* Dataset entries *
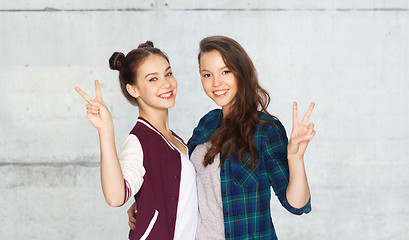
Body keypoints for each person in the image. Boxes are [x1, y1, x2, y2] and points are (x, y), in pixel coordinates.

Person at [128, 35, 315, 240]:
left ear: (241, 73)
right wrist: (146, 201)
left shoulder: (264, 130)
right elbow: (185, 179)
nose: (217, 83)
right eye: (207, 74)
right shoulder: (207, 124)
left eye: (225, 71)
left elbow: (297, 204)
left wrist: (296, 158)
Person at [75, 41, 198, 240]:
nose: (166, 84)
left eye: (168, 74)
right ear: (133, 90)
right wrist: (106, 130)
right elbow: (116, 197)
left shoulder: (176, 140)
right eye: (152, 79)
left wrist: (144, 202)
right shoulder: (139, 140)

* Work order *
Reproduce every line in the records above that contains the word "shoulder".

* Reply to the exercise *
left shoulder: (264, 130)
right shoulder: (207, 124)
left shoulder: (176, 140)
right shoulder: (139, 140)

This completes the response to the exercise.